Dragonfly Film and Television Productions Ltd
- Formerly: Firefly (2004–2008)
- Type: Subsidiary
- Industry: Television production
- Founded: 2004; 22 years ago
- Founders: Nick Curwin Magnus Temple
- Headquarters: London
- Parent: Shine Group (2006–2015) Endemol Shine Group (2015–2020) Banijay UK Productions (2020–present)
- Divisions: Dragonfly North
- Website: www.dragonfly.tv/home/

= Dragonfly (production company) =

British television production company

Dragonfly Film and Television Productions Ltd, trading as Dragonfly, is a British television production company owned by Banijay Entertainment.
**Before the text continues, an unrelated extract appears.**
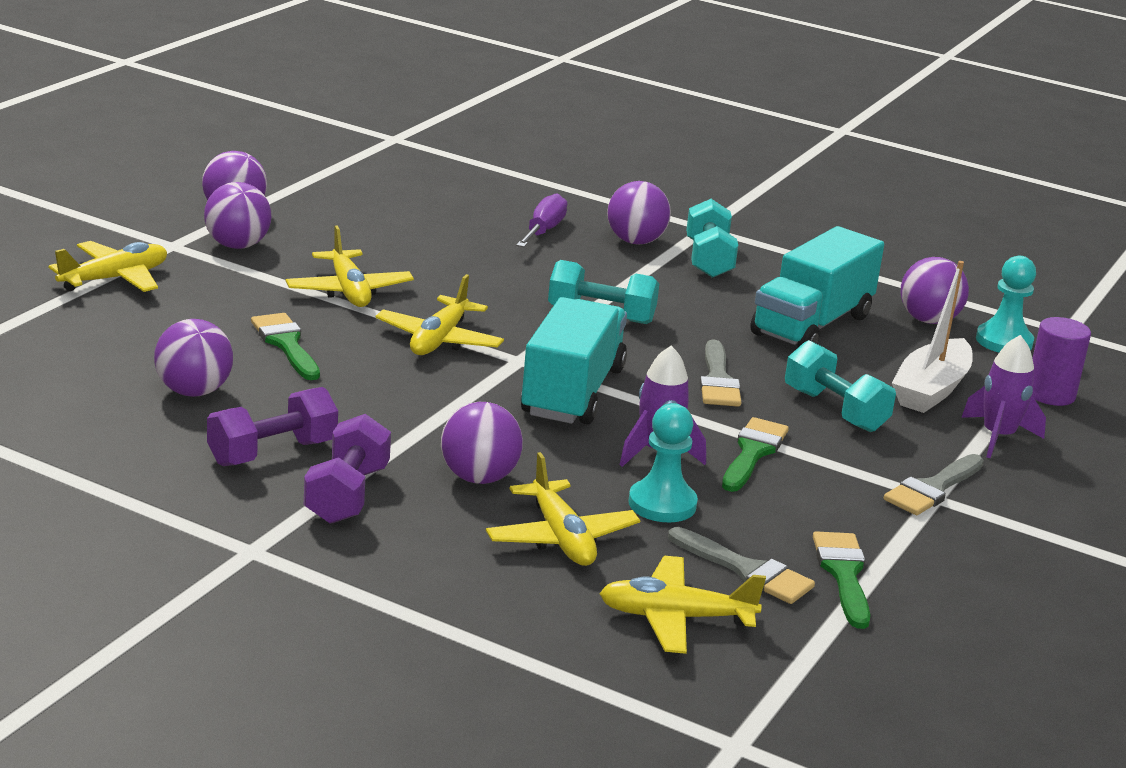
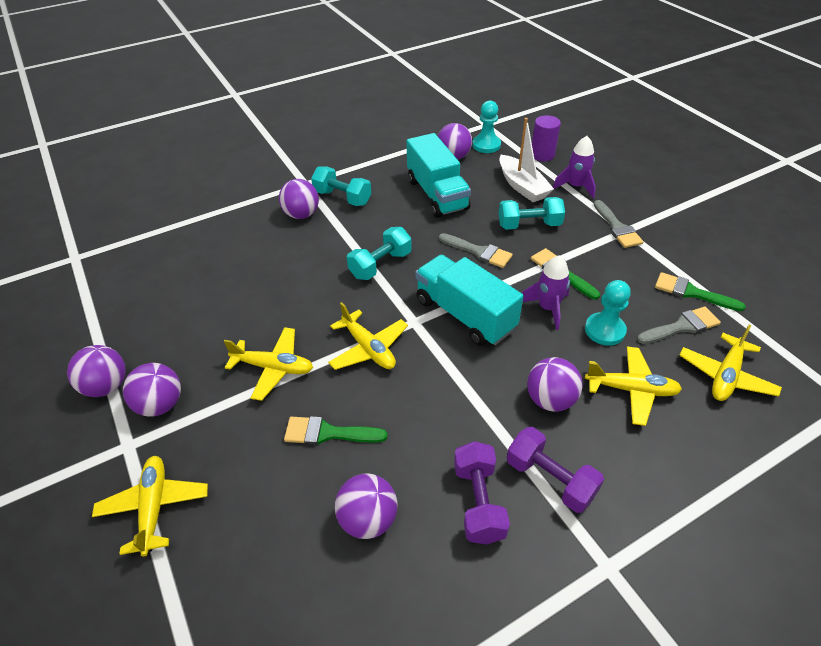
camera: 55 degrees left, 20 degrees up
(543, 231) = (260, 244): purple screwdriver -> none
It has produced factual programmes for BBC One, BBC Two, BBC Three, BBC Four, ITV, Channel 4, Channel 5, Discovery Channel and National Geographic Channel.

==History==
The company was founded in 2004 by Nick Curwin and Magnus Temple as Firefly Film and Television Productions until December 2008 when it adopted its current name. Its output mainly consists of documentary series such as Kill It Cook It Eat It, The Hotel, World's Toughest Trucker, Beat The Ancestors, Tony Robinson's Crime and Punishment, Ambulance and Eva Longoria: Searching for France.

Its documentary for Channel 4 One Born Every Minute, based on a maternity ward, won the Best Factual Series BAFTA in 2010.